JAKARTA, Cobisnis.com – Pemerintah terus mendorong upaya swasembada pangan melalui penguatan kebijakan di sektor perdagangan. Salah satunya dilakukan oleh Kementerian Perdagangan (Kemendag) dengan menerbitkan regulasi baru terkait impor komoditas pertanian.
Aturan tersebut tertuang dalam Permendag Nomor 11 Tahun 2026 yang mulai diberlakukan pada 8 Mei 2026. Regulasi ini dirancang untuk menyempurnakan kebijakan impor sekaligus menjaga keseimbangan antara pasokan dan permintaan di dalam negeri.
Menteri Perdagangan Budi Santoso menyampaikan bahwa aturan ini telah diundangkan pada 24 April 2026 setelah melalui proses perumusan yang komprehensif.
Menurutnya, kebijakan ini bertujuan melindungi harga produsen dalam negeri serta memperkuat ketahanan pangan nasional. Selain itu, regulasi ini juga diharapkan mampu menciptakan stabilitas pasar di tengah dinamika global yang terus berkembang.
Secara garis besar, Permendag 11/2026 mengatur pemasukan sejumlah komoditas ke dalam daftar pembatasan impor. Komoditas tersebut meliputi gandum pakan, bungkil kedelai, kacang hijau, kacang tanah, beras pakan, serta buah pir yang termasuk dalam kelompok hortikultura.

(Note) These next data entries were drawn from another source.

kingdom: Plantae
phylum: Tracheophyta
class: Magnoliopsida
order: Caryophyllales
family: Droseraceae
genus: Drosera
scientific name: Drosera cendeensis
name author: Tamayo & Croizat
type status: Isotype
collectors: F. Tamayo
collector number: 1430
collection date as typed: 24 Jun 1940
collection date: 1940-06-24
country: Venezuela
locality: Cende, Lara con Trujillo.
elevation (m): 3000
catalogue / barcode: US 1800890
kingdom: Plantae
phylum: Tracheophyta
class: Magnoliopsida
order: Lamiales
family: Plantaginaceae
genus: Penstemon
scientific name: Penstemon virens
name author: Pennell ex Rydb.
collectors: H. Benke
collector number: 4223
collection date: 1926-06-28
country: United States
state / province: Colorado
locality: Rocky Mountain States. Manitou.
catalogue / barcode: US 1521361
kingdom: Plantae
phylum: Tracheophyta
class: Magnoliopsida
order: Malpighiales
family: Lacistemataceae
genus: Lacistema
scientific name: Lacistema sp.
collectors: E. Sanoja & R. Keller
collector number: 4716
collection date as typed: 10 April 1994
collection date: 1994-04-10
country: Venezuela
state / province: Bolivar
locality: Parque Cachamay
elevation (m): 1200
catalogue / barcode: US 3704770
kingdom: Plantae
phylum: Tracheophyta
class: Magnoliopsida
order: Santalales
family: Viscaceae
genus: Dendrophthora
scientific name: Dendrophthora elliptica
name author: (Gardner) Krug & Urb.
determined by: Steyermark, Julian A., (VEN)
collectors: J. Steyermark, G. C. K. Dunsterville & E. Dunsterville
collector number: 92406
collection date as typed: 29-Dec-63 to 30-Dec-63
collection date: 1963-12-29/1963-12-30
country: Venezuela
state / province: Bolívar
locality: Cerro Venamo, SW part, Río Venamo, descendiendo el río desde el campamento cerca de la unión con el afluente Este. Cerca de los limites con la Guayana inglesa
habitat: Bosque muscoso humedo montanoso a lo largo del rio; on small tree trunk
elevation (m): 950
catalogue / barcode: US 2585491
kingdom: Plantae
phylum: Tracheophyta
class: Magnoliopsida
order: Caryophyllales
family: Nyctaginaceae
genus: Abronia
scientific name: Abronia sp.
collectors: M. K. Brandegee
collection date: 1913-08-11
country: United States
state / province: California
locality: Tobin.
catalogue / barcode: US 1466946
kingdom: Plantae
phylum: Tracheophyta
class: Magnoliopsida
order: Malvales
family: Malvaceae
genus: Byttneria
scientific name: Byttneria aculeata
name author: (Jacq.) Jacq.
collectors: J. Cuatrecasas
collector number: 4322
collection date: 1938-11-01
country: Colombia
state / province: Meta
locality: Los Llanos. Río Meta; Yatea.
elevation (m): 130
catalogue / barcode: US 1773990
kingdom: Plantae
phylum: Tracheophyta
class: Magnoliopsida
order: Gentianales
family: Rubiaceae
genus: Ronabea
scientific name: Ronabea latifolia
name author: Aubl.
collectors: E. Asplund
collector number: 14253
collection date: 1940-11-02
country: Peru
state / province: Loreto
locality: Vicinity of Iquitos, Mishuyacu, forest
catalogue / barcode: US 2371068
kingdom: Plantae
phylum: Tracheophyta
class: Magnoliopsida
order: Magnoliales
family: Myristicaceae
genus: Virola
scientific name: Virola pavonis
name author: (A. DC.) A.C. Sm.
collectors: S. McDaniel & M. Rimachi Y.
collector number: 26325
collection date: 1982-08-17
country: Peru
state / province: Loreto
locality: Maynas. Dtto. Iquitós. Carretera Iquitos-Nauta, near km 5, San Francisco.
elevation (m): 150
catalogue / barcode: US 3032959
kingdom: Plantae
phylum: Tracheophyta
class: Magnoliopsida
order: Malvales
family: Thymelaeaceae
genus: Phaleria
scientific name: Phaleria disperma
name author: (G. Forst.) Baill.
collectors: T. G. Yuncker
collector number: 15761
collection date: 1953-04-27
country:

Dalam implementasinya, para importir diwajibkan memenuhi ketentuan persetujuan impor (PI) dari Kemendag. Persetujuan tersebut diberikan berdasarkan rekomendasi teknis dari Kementerian Pertanian.
Pemerintah menegaskan bahwa kebijakan ini tidak hanya berfokus pada pengendalian impor, tetapi juga pada perlindungan sektor pertanian dalam negeri. Dengan adanya pengaturan yang lebih ketat, diharapkan petani lokal dapat memperoleh harga yang lebih stabil dan kompetitif.
Proses penyusunan regulasi ini melibatkan berbagai pemangku kepentingan serta mengacu pada ketentuan dalam Undang-Undang Perdagangan dan peraturan pemerintah yang berlaku.
Ke depan, Kemendag optimistis kebijakan ini dapat menjadi langkah strategis dalam menjaga ketahanan pangan nasional sekaligus mendorong kemandirian sektor pertanian Indonesia.